It's Monday in New York City, where the nine-member Rent Guidelines Board is meeting tonight for its annual vote — eying a proposal to increase rents for the city's nearly 1 million regulated apartments.
But unlike previous votes, this one comes just days after a mayoral candidate won the Democratic primary after running on the slogan, "freeze the rent."
Zohran Mamdani, the presumptive Democratic mayoral nominee who was arrested protesting last year's vote, is expected to show up tonight alongside hundreds of tenants to protest potential rent hikes as much as 4.75% on new one-year leases.
By the end of this year, the MTA plans to stop selling MetroCards — and to stop raise the cost of subway and bus rides by 4%, bumping a single-ride fare up to $3.
The MTA also plans to halt G train service between Court Square and Bedford-Nostrand Avenues on select weeknights and weekends July 14 through Aug. 18 to resume work on signal modernization.
Attorneys at the Legal Aid Society, New York City's biggest public defender group, have voted to authorize a strike if management doesn't meet their demands for better work conditions.
The Roosevelt Hotel, which has housed tens of thousands of newcomers since converting to a migrant shelter and intake center in May 2023, has closed.
Mayor Eric Adams' administration has warned short-term rental hosts on Airbnb that it will step up enforcement against what City Hall called “deceptive” tactics to skirt short-term rental regulations.

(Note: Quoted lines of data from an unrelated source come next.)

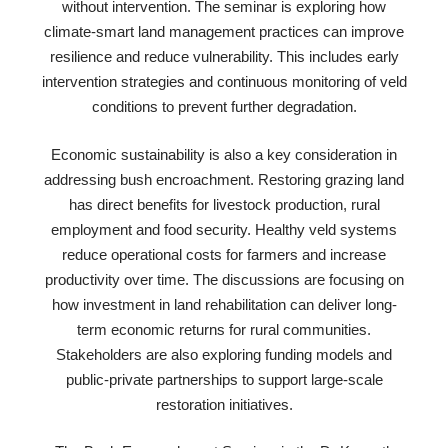
without intervention. The seminar is exploring how
climate-smart land management practices can improve
resilience and reduce vulnerability. This includes early
intervention strategies and continuous monitoring of veld
conditions to prevent further degradation.
Economic sustainability is also a key consideration in
addressing bush encroachment. Restoring grazing land
has direct benefits for livestock production, rural
employment and food security. Healthy veld systems
reduce operational costs for farmers and increase
productivity over time. The discussions are focusing on
how investment in land rehabilitation can deliver long-
term economic returns for rural communities.
Stakeholders are also exploring funding models and
public-private partnerships to support large-scale
restoration initiatives.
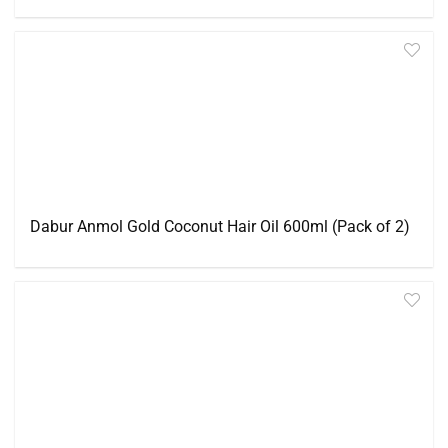
Dabur Anmol Gold Coconut Hair Oil 600ml (Pack of 2)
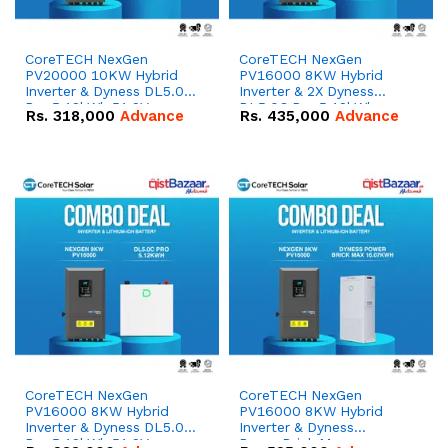
CoreTECH NexGen
CoreTECH NexGen
PV20000 10KW Hybrid
PV16000 8KW Hybrid
Inverter & Dyness DL5.0C
Inverter & 2X Dyness
Pro 5.12kWh 51.2V –
DL5.0C Pro 5.12kWh
Rs.
318,000
Advance
Rs.
435,000
Advance
100Ah IP20 Lithium-ion
51.2V – 100Ah IP20
Battery Combo Deal
Lithium-ion Battery
Combo Deal
CoreTECH NexGen
CoreTECH NexGen
PV16000 8KW Hybrid
PV16000 8KW Hybrid
Inverter & Dyness DL5.0C
Inverter & Dyness
Pro 5.12kWh 51.2V –
PowerBrick Max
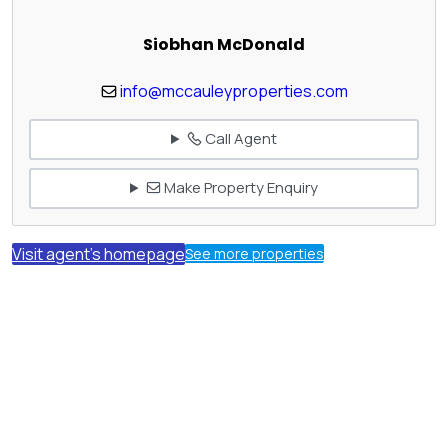
Siobhan McDonald
info@mccauleyproperties.com
Call Agent
Make Property Enquiry
Visit agent's homepage
See more properties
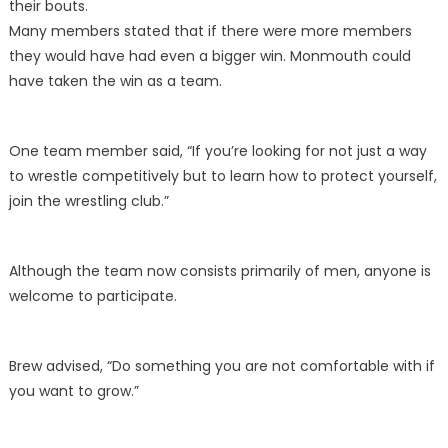
their bouts.
Many members stated that if there were more members
they would have had even a bigger win. Monmouth could
have taken the win as a team.
One team member said, “If you’re looking for not just a way
to wrestle competitively but to learn how to protect yourself,
join the wrestling club.”
Although the team now consists primarily of men, anyone is
welcome to participate.
Brew advised, “Do something you are not comfortable with if
you want to grow.”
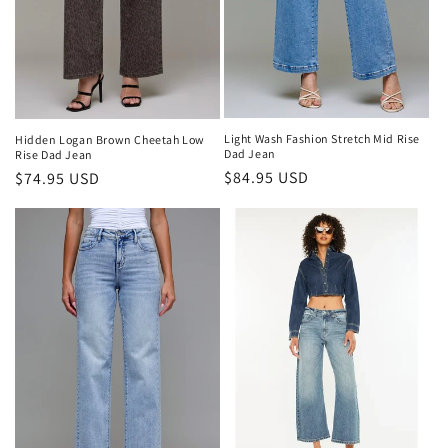
n
:
Light Wash Fashion Stretch Mid Rise
Hidden Logan Brown Cheetah Low
Dad Jean
Rise Dad Jean
Regular
$84.95 USD
Regular
$74.95 USD
price
price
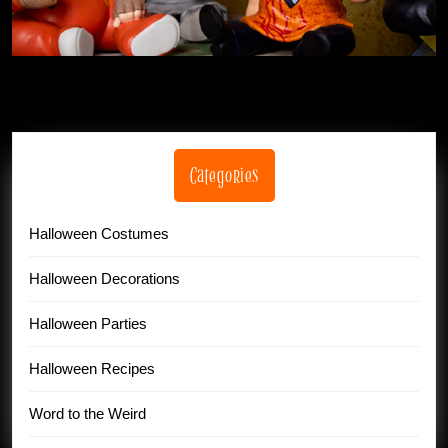
Categories
Halloween Costumes
Halloween Decorations
Halloween Parties
Halloween Recipes
Word to the Weird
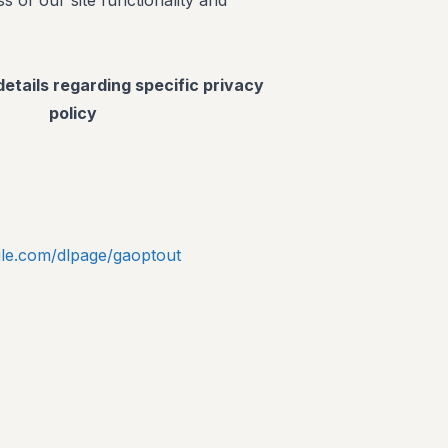
s of our site functionality and
details regarding specific privacy
policy
ogle.com/dlpage/gaoptout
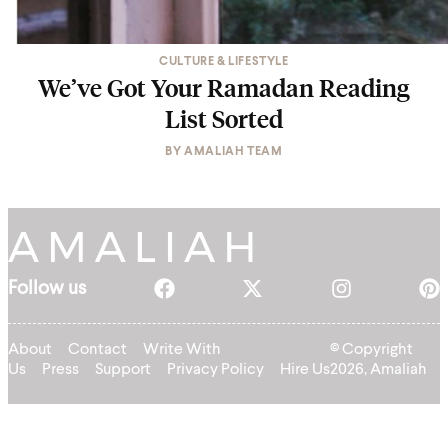
CULTURE & LIFESTYLE
We’ve Got Your Ramadan Reading
List Sorted
BY
AMALIAH TEAM
Follow us
About
Contact
Write With
© Copyright
Us
Press
Support
Privacy Policy
Hire Us
2026, Amaliah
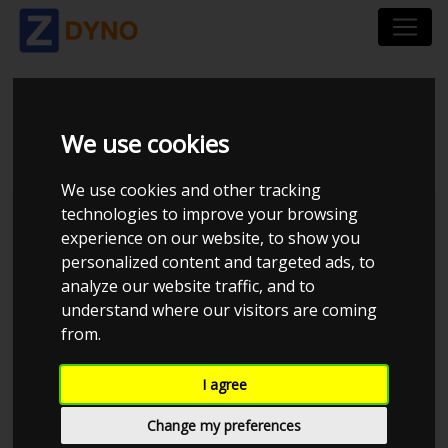
DYNO_2
We use cookies
We use cookies and other tracking
technologies to improve your browsing
Monkay Autotech aps
experience on our website, to show you
personalized content and targeted ads, to
analyze our website traffic, and to
understand where our visitors are coming
from.
I agree
Change my preferences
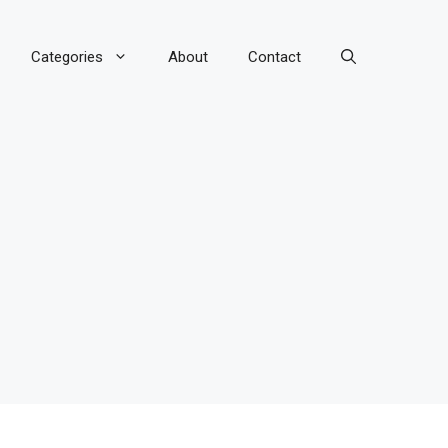
Categories
About
Contact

Local 32BJ SEIU and the hotel workers union, two powerful labor organizations that endorsed Andrew Cuomo in the Democratic mayoral primary, are now backing Mamdani in the general election.
The Adams administration is going ahead with a plan to relocate a major city agency's headquarters to the Wall Street building owned by a prominent Adams donor — even as an investigation into the deal continues.
Members of the Facebook group "That Annoying Bass Sound Throughout NYC" are growing increasingly frustrated with outer-borough meet-ups that feature cars with very loud speakers, plus weed and strippers.
Deputy Mayor Randy Mastro said senior apartments, along with nearly 500 additional units for low- and middle-income renters, would instead be built on three other lots nearby. Housing advocates are skeptical.
Bill Ackman, a hedge fund manager who contributed $500,000 of the $24 million raised by the super PAC Fix the City, said on X that Cuomo "sat back and did not run a real campaign, relying on name recognition, early favorable polling and keeping a low profile to make it through."